Lingering reluctance
AI has proved beneficial for many entrepreneurs but hasn’t been universally embraced. Polling shows that numerous hurdles remain for many small businesses.
One apparent reason is the high cost. Small businesses may understandably be wary of the quickly mounting expenses for hardware, software, and infrastructure. Businesses with small staffs and tight budgets might also worry about finding the time and money for training on how best to use AI tools.
Some businesses may just want to avoid all of the risks outlined above. Plus, sticking with the actual employees can improve customer satisfaction. You don’t have to look far to find complaints online from customers frustrated by chatbots.

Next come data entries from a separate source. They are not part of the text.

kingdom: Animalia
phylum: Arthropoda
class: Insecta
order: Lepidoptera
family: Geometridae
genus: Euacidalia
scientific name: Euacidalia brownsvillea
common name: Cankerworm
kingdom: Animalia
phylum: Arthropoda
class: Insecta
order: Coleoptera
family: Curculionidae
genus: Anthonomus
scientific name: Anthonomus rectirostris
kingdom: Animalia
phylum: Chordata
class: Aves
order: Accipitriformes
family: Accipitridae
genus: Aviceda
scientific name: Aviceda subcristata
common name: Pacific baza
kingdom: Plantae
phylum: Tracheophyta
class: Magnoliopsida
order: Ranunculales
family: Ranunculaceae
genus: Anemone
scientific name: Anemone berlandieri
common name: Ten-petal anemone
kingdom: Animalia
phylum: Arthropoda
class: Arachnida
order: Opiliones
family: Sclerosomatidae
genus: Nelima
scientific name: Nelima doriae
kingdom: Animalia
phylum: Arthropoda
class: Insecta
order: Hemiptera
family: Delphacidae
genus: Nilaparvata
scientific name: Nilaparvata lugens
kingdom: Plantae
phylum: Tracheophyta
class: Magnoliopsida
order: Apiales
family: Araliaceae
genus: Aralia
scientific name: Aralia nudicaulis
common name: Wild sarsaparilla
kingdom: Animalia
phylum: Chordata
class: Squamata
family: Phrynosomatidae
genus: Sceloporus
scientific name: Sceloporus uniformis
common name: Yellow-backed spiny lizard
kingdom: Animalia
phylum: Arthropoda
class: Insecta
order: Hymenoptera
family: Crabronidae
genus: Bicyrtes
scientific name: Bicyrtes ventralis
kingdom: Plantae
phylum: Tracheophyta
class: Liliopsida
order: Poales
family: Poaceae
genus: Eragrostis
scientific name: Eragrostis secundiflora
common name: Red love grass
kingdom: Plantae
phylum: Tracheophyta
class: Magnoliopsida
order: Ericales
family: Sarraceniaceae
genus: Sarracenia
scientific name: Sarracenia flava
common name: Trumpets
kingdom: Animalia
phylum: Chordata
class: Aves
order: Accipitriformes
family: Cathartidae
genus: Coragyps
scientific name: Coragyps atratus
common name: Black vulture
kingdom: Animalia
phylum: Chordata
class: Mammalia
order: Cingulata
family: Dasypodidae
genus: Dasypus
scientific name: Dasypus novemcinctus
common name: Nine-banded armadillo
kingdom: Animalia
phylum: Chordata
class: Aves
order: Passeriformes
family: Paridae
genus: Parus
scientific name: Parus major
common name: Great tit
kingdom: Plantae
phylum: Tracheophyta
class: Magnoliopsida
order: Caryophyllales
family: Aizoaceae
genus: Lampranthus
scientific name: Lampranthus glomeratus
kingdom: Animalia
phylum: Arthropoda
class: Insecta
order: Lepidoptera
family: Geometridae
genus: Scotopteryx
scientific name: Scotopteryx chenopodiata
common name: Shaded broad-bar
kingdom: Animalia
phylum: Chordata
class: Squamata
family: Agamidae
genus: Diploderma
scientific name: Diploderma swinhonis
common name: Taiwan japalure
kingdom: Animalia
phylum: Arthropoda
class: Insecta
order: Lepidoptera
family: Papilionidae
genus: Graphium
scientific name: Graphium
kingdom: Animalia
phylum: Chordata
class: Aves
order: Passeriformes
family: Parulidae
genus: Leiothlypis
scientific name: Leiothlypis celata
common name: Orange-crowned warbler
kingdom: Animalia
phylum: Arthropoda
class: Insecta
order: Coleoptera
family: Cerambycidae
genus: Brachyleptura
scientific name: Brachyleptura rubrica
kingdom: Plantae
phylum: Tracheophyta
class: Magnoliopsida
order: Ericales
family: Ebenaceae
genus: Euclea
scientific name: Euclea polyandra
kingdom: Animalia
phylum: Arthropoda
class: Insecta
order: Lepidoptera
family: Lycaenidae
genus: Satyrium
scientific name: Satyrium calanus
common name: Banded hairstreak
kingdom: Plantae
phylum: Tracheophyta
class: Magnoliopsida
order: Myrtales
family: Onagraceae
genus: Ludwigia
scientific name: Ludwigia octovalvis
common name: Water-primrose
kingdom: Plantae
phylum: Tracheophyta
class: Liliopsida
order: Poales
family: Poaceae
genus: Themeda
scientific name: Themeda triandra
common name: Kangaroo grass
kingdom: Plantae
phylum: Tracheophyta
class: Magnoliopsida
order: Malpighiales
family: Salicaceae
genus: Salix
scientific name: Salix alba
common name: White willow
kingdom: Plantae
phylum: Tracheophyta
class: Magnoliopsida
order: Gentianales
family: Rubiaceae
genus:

These businesses might be only delaying the inevitable, though. In the not-too-distant future—if not already—startups that don’t have a plan for adopting generative AI will probably be seen as out of step with today’s business ecosystem. This perception could threaten funding opportunities, as evidenced by the Gusto survey.
It found that, in 2023, 19 percent of new businesses developing AI technologies or using AI in their operations received a private capital investment, compared to just 4 percent of firms that weren’t making or using AI. AI-focused companies also started with considerably more funding: Nearly half of new businesses focused on AI began with more than $10,000 in startup funds, compared to 29 percent of other firms.
Getting started
Dipping your toes into AI waters can seem daunting. Here’s how to reduce some of your risks and fears:
1. Take small bites at first
Tackle simple projects like robotic automation before scaling up organization-wide. Look for repetitive, time-consuming tasks that are vulnerable to human error. To determine which tasks to begin with, consider factors like budget and ease of implementation.
This approach will help you reap some measurable results immediately. You’ll also be able to identify hurdles and gaps that should be addressed before going big with AI technology.
Keep your expectations in line with your initial expenditures, though. Research suggests that entrepreneurs should be prepared to make a significant investment in AI before they see any real gains, as limited AI adoption doesn’t directly contribute to revenue growth. It was only when businesses were using at least a quarter of the AI tools currently available to them that growth rates picked up, and their investments began to pay off.
2. Don’t go it alone
Technical expertise is essential. It seems like new AI tools and systems make a splash on the market every day, making research on pricing, features, customer support, the capacity to integrate with existing systems, and other points vital to choosing the right ones for you.
Of course, many startups don’t have the requisite expertise on staff early on. When costs are a concern, you can start by hiring an independent contractor with the necessary skills. Eventually, you might bring on full-time staff.
3. Remember the human toll
Sixty-five percent of employees report feeling anxious about AI making their jobs obsolete. When you start to adopt AI tools in the workplace, you should anticipate that some of your employees in affected areas will be worried, nervous, and, at the very least, apprehensive about learning how to use the new technologies. You can mitigate these concerns with training and transparency.
The upfront cost of adopting AI tools may seem high, but the investment is likely to be worth it in the long run. New businesses need to keep up with the evolving ecosystem and put themselves in a position to promptly seize new opportunities.